Late advance payment leads to non-entry

6B_931/2010Bundesgericht / Strafrechtliche Abteilung04.01.2011Inadmissible

Von Omnilex extrahiert

Omnilex-Zusammenfassung

The Federal Supreme Court did not enter into the criminal appeal because the appellant paid the CHF 1,000 advance on costs only after the extended deadline had expired. The court noted that the warning under Art. 62(3) BGG had been clear and that the late payment triggered non-entry under Art. 108 BGG. It ordered court costs of CHF 500 against the appellant.

Omnilex-Regeste

Art. 62 Abs. 3 BGG, Art. 108 BGG; verspätete Leistung des Kostenvorschusses führt zum Nichteintreten auf das Rechtsmittel, wenn die Nachfrist unter ausdrücklicher Androhung des Nichteintretens unbenützt abläuft. Die Zahlung ist nur rechtzeitig, wenn sie innert Frist bei der zuständigen Stelle eingeht; eine erst nach Fristablauf bewirkte Einzahlung vermag die Säumnis nicht zu heilen. Bei Nichteintreten sind die Gerichtskosten in der Regel der beschwerdeführenden Partei aufzuerlegen (Art. 66 Abs. 1 BGG).

Gesamter Gesetzestext

{T 0/2}
6B_931/2010

Urteil vom 4. Januar 2011
Strafrechtliche Abteilung

Besetzung
Bundesrichter Favre, Präsident,
Gerichtsschreiberin Arquint Hill.

Verfahrensbeteiligte
X.________,
Beschwerdeführer,

gegen

Polizei- und Militärdirektion des Kantons Bern, Abteilung Straf- und Massnahmenvollzug, Schermenweg 5, Postfach 5076, 3001 Bern,
Beschwerdegegner.

Gegenstand
Rückversetzung in den Strafvollzug,

Beschwerde gegen das Urteil des Obergerichts des Kantons Bern, 1. Strafkammer, vom 20. September 2010.

Der Präsident zieht in Erwägung:

1.
Der Beschwerdeführer wurde mit Verfügung vom 3. November 2010 aufgefordert, dem Bundesgericht bis spätestens am 24. November 2010 einen Kostenvorschuss von Fr. 1'000.-- einzuzahlen (act. 9). Weil der Kostenvorschuss nicht einging, wurde dem Beschwerdeführer, der ein Gesuch um Fristerstreckung stellte (act. 12), mit Verfügung vom 24. November 2010 die in Art. 62 Abs. 3 BGG vorgeschriebene Nachfrist bis zum 17. Dezember 2010 angesetzt mit der Androhung, dass das Bundesgericht auf das Rechtsmittel nicht eintreten werde, wenn der Vorschuss nicht innerhalb der Nachfrist bezahlt werde (act. 13).

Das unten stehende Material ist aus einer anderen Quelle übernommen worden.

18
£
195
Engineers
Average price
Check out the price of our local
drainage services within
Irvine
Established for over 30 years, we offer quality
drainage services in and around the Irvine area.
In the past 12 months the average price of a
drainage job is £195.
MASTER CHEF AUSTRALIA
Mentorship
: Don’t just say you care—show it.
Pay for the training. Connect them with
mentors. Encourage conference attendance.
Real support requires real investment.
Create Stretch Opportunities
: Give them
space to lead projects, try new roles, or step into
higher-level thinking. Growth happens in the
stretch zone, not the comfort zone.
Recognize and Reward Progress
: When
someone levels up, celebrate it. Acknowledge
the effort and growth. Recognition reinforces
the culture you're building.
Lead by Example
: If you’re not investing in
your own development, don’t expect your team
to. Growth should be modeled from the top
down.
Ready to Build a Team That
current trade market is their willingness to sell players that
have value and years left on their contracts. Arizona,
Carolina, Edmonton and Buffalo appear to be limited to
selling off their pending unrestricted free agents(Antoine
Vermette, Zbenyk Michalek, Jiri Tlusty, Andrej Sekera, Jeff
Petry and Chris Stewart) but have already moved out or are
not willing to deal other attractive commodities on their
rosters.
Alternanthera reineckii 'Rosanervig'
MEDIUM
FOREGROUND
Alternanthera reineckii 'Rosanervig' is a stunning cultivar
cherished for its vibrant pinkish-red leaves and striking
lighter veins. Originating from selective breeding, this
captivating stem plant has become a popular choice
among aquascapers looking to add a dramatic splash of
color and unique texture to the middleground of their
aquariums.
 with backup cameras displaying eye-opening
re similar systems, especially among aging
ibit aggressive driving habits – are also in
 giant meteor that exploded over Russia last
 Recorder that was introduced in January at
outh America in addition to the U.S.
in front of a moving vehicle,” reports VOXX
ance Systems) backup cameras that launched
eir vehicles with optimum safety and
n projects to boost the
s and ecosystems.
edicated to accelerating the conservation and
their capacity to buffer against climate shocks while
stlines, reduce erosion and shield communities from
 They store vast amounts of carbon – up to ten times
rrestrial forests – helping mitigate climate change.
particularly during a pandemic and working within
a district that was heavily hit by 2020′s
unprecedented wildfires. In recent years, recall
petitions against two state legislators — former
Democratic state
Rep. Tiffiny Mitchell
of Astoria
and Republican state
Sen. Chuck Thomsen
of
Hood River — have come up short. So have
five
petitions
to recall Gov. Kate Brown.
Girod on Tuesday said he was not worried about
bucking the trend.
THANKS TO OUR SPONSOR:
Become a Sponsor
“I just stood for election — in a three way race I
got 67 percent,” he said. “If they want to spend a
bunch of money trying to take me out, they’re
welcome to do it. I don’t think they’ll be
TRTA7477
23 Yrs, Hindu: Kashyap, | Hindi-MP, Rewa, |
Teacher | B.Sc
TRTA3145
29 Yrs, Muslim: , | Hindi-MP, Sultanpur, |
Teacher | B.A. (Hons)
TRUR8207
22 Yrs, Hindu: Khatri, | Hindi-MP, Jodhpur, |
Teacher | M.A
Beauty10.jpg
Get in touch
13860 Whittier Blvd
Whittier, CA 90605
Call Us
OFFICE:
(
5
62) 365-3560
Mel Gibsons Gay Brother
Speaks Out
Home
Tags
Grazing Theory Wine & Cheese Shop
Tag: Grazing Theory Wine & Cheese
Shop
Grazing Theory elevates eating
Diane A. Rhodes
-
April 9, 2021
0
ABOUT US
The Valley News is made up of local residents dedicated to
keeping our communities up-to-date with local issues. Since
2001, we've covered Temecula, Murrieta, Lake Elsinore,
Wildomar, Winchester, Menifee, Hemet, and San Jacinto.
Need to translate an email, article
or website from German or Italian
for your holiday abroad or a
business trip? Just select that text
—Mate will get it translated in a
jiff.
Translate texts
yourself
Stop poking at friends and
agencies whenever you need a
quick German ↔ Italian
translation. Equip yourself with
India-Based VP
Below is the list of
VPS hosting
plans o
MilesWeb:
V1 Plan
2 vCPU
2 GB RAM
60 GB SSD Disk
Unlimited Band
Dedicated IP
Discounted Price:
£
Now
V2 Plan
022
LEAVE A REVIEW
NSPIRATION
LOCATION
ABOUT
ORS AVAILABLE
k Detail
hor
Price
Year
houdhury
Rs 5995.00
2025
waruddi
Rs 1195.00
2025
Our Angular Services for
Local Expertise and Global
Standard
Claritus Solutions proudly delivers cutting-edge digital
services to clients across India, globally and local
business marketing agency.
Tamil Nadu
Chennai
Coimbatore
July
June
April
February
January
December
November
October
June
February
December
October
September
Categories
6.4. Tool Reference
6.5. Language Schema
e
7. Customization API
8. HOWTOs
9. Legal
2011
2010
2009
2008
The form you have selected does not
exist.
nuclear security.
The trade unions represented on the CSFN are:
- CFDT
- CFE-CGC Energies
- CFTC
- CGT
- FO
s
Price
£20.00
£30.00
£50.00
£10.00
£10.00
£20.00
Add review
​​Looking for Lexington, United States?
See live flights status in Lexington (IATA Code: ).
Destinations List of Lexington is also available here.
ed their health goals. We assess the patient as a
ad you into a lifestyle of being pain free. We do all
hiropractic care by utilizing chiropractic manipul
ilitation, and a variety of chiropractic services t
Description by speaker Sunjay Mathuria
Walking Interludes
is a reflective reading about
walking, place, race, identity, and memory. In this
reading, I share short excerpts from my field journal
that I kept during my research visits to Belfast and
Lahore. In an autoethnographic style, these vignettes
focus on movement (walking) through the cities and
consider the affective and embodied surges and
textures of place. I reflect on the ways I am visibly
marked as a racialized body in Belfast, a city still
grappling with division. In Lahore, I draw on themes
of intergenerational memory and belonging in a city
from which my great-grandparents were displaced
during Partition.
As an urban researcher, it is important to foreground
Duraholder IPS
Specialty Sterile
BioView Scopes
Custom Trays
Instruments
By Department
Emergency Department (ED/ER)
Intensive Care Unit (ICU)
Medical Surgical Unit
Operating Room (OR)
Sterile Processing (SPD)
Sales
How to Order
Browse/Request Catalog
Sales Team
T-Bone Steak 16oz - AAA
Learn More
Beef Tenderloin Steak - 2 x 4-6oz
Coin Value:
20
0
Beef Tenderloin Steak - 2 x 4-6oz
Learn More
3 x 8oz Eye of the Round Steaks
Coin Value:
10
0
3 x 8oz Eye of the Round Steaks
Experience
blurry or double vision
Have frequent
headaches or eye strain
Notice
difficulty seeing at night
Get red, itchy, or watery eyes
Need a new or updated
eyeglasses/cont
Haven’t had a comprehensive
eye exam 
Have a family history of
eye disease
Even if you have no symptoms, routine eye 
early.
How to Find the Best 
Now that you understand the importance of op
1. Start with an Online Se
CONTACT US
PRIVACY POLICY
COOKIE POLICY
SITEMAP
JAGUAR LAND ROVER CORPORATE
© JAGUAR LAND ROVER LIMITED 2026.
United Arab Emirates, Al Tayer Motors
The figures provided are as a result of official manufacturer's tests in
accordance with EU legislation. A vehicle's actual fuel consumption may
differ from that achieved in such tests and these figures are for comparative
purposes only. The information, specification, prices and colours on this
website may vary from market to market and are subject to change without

Wie sich aus dem vom Beschwerdeführer eingereichten Zahlungsbeleg der Post ergibt, hat dieser den Betrag von Fr. 1'000.-- am 22. Dezember 2010 bar auf der Post bezahlt (act. 15). Die Zahlung ist verspätet. Auf die Beschwerde ist daher androhungsgemäss im Verfahren nach Art. 108 BGG nicht einzutreten.

2.
Die Gerichtskosten sind dem Beschwerdeführer aufzuerlegen (Art. 66 Abs. 1 BGG).

Demnach erkennt der Präsident:

1.
Auf die Beschwerde wird nicht eingetreten.

2.
Die Gerichtskosten von Fr. 500.-- werden dem Beschwerdeführer auf-erlegt.

3.
Dieses Urteil wird den Parteien und dem Obergericht des Kantons Bern, 1. Strafkammer, schriftlich mitgeteilt.

Lausanne, 4. Januar 2011

Im Namen der Strafrechtlichen Abteilung
des Schweizerischen Bundesgerichts
Der Präsident: Die Gerichtsschreiberin:

Favre Arquint Hill

Schlagwörter

advance paymentnon-entrydeadlinecriminal appealcourt costs

Von Omnilex extrahiert

Kernrechtsfrage

Whether the appeal could be entered into despite late payment of the advance on costs.

Extrahierter Entscheid

No entry could be made because the advance payment was made after the court-set deadline and after the statutory grace period had expired.

Extrahierte Begründung

The appellant was warned that failure to pay within the Art. 62(3) BGG grace period would lead to non-entry. Since payment occurred only on 22 December 2010, after the deadline of 17 December 2010, the remedy was inadmissible for untimely payment.

Kernrechtsfrage

Allocation of court costs.

Extrahierter Entscheid

Court costs were imposed on the appellant.

Extrahierte Begründung

As the appeal was not entered into, the costs had to be borne by the unsuccessful appellant under Art. 66(1) BGG.